Material for this task:
*** Begin section ***

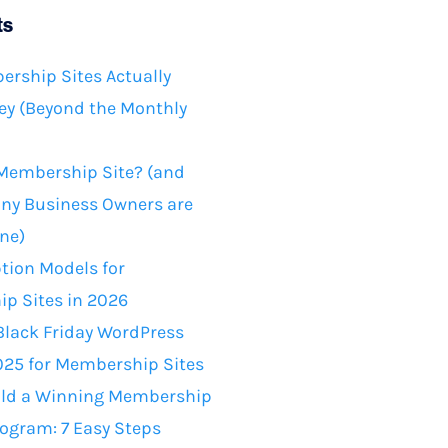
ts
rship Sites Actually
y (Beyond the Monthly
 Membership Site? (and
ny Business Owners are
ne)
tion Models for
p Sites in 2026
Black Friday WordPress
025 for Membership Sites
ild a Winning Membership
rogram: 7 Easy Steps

*** End section ***
*** Begin section ***

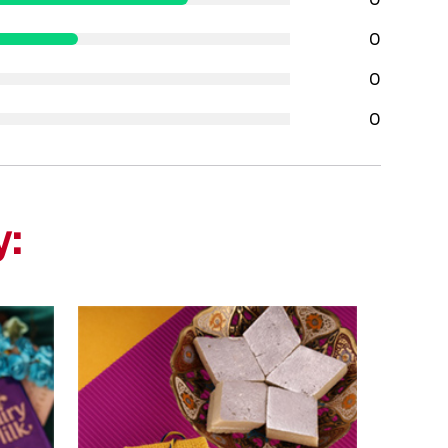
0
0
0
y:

*** End section ***

Copy every line of the material above that contains the string "Sites", matching case exactly.

rship Sites Actually
p Sites in 2026
025 for Membership Sites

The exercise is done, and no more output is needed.